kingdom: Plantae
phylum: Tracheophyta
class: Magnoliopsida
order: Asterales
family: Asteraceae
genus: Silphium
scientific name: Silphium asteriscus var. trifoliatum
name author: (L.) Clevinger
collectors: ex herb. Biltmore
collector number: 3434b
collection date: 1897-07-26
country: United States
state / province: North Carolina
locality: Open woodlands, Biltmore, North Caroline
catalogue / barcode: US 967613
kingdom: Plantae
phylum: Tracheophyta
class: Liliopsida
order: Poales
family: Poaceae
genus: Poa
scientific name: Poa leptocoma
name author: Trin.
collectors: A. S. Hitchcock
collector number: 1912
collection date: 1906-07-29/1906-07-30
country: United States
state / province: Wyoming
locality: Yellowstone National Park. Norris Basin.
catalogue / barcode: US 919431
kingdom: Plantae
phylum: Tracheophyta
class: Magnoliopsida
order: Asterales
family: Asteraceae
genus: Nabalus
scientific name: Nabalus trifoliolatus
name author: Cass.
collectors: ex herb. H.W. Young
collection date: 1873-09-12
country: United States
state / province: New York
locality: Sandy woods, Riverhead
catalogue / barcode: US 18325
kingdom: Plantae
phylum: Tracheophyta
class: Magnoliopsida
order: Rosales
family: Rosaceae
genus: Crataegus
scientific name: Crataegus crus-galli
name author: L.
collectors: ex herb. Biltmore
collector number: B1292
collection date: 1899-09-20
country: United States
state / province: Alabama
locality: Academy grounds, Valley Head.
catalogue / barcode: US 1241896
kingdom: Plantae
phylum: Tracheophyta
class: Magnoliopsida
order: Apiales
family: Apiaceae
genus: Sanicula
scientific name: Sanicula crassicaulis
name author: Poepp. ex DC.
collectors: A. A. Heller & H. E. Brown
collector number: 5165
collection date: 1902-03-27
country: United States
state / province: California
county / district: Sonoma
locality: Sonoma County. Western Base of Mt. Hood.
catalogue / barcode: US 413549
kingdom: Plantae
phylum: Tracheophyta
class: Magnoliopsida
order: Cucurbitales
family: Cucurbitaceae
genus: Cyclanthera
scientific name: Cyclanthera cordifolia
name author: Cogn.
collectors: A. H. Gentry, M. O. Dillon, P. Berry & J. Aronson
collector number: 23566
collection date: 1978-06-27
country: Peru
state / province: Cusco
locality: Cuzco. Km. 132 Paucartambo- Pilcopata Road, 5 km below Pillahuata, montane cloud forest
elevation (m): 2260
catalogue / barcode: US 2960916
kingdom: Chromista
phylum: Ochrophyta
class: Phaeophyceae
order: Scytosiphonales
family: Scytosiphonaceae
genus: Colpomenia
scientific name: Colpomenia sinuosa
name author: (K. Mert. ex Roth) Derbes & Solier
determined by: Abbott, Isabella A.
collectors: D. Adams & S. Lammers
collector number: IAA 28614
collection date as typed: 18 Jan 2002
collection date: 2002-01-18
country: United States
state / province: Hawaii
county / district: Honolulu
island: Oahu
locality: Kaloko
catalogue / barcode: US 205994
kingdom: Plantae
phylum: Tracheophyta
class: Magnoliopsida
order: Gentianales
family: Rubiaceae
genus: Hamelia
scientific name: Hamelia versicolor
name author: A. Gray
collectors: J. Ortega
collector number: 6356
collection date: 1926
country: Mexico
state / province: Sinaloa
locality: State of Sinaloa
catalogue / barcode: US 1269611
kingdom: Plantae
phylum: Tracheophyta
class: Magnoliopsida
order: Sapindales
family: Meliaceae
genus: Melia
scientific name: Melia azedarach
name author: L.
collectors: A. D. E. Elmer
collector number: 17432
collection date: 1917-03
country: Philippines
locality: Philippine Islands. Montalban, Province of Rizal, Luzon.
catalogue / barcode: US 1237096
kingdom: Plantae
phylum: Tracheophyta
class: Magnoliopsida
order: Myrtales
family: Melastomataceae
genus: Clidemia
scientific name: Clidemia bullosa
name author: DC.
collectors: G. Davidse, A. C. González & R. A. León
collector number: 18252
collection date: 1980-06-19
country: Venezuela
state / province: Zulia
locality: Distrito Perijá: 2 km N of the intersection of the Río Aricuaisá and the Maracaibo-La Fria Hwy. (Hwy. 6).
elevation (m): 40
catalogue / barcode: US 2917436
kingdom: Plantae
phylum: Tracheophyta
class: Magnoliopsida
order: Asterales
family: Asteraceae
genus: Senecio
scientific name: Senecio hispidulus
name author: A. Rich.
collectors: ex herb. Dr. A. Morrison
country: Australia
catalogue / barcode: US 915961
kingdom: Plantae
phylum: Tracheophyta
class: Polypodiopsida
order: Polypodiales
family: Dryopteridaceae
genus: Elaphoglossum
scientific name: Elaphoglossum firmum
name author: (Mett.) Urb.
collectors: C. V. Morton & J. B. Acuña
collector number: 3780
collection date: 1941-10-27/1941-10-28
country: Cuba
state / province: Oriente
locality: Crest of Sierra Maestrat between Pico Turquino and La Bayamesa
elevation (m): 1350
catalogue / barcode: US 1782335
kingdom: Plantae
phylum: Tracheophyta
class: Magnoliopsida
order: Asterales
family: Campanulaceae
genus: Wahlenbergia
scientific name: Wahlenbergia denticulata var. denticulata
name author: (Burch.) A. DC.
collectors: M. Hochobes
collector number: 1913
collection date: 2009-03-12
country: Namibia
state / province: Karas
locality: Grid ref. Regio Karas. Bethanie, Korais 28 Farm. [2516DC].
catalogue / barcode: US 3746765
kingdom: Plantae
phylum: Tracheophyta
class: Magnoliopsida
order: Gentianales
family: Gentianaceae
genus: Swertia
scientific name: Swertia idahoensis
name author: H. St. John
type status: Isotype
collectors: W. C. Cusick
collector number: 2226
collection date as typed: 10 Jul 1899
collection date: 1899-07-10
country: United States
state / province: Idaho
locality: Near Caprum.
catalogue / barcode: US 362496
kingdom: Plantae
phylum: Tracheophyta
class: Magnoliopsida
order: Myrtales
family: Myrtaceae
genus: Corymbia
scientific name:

# # #

Aim of the exercise —
Copy out every line of all the entries above, keeping each field name and value unchanged.

Task result —
kingdom: Plantae
phylum: Tracheophyta
class: Magnoliopsida
order: Asterales
family: Asteraceae
genus: Silphium
scientific name: Silphium asteriscus var. trifoliatum
name author: (L.) Clevinger
collectors: ex herb. Biltmore
collector number: 3434b
collection date: 1897-07-26
country: United States
state / province: North Carolina
locality: Open woodlands, Biltmore, North Caroline
catalogue / barcode: US 967613
kingdom: Plantae
phylum: Tracheophyta
class: Liliopsida
order: Poales
family: Poaceae
genus: Poa
scientific name: Poa leptocoma
name author: Trin.
collectors: A. S. Hitchcock
collector number: 1912
collection date: 1906-07-29/1906-07-30
country: United States
state / province: Wyoming
locality: Yellowstone National Park. Norris Basin.
catalogue / barcode: US 919431
kingdom: Plantae
phylum: Tracheophyta
class: Magnoliopsida
order: Asterales
family: Asteraceae
genus: Nabalus
scientific name: Nabalus trifoliolatus
name author: Cass.
collectors: ex herb. H.W. Young
collection date: 1873-09-12
country: United States
state / province: New York
locality: Sandy woods, Riverhead
catalogue / barcode: US 18325
kingdom: Plantae
phylum: Tracheophyta
class: Magnoliopsida
order: Rosales
family: Rosaceae
genus: Crataegus
scientific name: Crataegus crus-galli
name author: L.
collectors: ex herb. Biltmore
collector number: B1292
collection date: 1899-09-20
country: United States
state / province: Alabama
locality: Academy grounds, Valley Head.
catalogue / barcode: US 1241896
kingdom: Plantae
phylum: Tracheophyta
class: Magnoliopsida
order: Apiales
family: Apiaceae
genus: Sanicula
scientific name: Sanicula crassicaulis
name author: Poepp. ex DC.
collectors: A. A. Heller & H. E. Brown
collector number: 5165
collection date: 1902-03-27
country: United States
state / province: California
county / district: Sonoma
locality: Sonoma County. Western Base of Mt. Hood.
catalogue / barcode: US 413549
kingdom: Plantae
phylum: Tracheophyta
class: Magnoliopsida
order: Cucurbitales
family: Cucurbitaceae
genus: Cyclanthera
scientific name: Cyclanthera cordifolia
name author: Cogn.
collectors: A. H. Gentry, M. O. Dillon, P. Berry & J. Aronson
collector number: 23566
collection date: 1978-06-27
country: Peru
state / province: Cusco
locality: Cuzco. Km. 132 Paucartambo- Pilcopata Road, 5 km below Pillahuata, montane cloud forest
elevation (m): 2260
catalogue / barcode: US 2960916
kingdom: Chromista
phylum: Ochrophyta
class: Phaeophyceae
order: Scytosiphonales
family: Scytosiphonaceae
genus: Colpomenia
scientific name: Colpomenia sinuosa
name author: (K. Mert. ex Roth) Derbes & Solier
determined by: Abbott, Isabella A.
collectors: D. Adams & S. Lammers
collector number: IAA 28614
collection date as typed: 18 Jan 2002
collection date: 2002-01-18
country: United States
state / province: Hawaii
county / district: Honolulu
island: Oahu
locality: Kaloko
catalogue / barcode: US 205994
kingdom: Plantae
phylum: Tracheophyta
class: Magnoliopsida
order: Gentianales
family: Rubiaceae
genus: Hamelia
scientific name: Hamelia versicolor
name author: A. Gray
collectors: J. Ortega
collector number: 6356
collection date: 1926
country: Mexico
state / province: Sinaloa
locality: State of Sinaloa
catalogue / barcode: US 1269611
kingdom: Plantae
phylum: Tracheophyta
class: Magnoliopsida
order: Sapindales
family: Meliaceae
genus: Melia
scientific name: Melia azedarach
name author: L.
collectors: A. D. E. Elmer
collector number: 17432
collection date: 1917-03
country: Philippines
locality: Philippine Islands. Montalban, Province of Rizal, Luzon.
catalogue / barcode: US 1237096
kingdom: Plantae
phylum: Tracheophyta
class: Magnoliopsida
order: Myrtales
family: Melastomataceae
genus: Clidemia
scientific name: Clidemia bullosa
name author: DC.
collectors: G. Davidse, A. C. González & R. A. León
collector number: 18252
collection date: 1980-06-19
country: Venezuela
state / province: Zulia
locality: Distrito Perijá: 2 km N of the intersection of the Río Aricuaisá and the Maracaibo-La Fria Hwy. (Hwy. 6).
elevation (m): 40
catalogue / barcode: US 2917436
kingdom: Plantae
phylum: Tracheophyta
class: Magnoliopsida
order: Asterales
family: Asteraceae
genus: Senecio
scientific name: Senecio hispidulus
name author: A. Rich.
collectors: ex herb. Dr. A. Morrison
country: Australia
catalogue / barcode: US 915961
kingdom: Plantae
phylum: Tracheophyta
class: Polypodiopsida
order: Polypodiales
family: Dryopteridaceae
genus: Elaphoglossum
scientific name: Elaphoglossum firmum
name author: (Mett.) Urb.
collectors: C. V. Morton & J. B. Acuña
collector number: 3780
collection date: 1941-10-27/1941-10-28
country: Cuba
state / province: Oriente
locality: Crest of Sierra Maestrat between Pico Turquino and La Bayamesa
elevation (m): 1350
catalogue / barcode: US 1782335
kingdom: Plantae
phylum: Tracheophyta
class: Magnoliopsida
order: Asterales
family: Campanulaceae
genus: Wahlenbergia
scientific name: Wahlenbergia denticulata var. denticulata
name author: (Burch.) A. DC.
collectors: M. Hochobes
collector number: 1913
collection date: 2009-03-12
country: Namibia
state / province: Karas
locality: Grid ref. Regio Karas. Bethanie, Korais 28 Farm. [2516DC].
catalogue / barcode: US 3746765
kingdom: Plantae
phylum: Tracheophyta
class: Magnoliopsida
order: Gentianales
family: Gentianaceae
genus: Swertia
scientific name: Swertia idahoensis
name author: H. St. John
type status: Isotype
collectors: W. C. Cusick
collector number: 2226
collection date as typed: 10 Jul 1899
collection date: 1899-07-10
country: United States
state / province: Idaho
locality: Near Caprum.
catalogue / barcode: US 362496
kingdom: Plantae
phylum: Tracheophyta
class: Magnoliopsida
order: Myrtales
family: Myrtaceae
genus: Corymbia
scientific name:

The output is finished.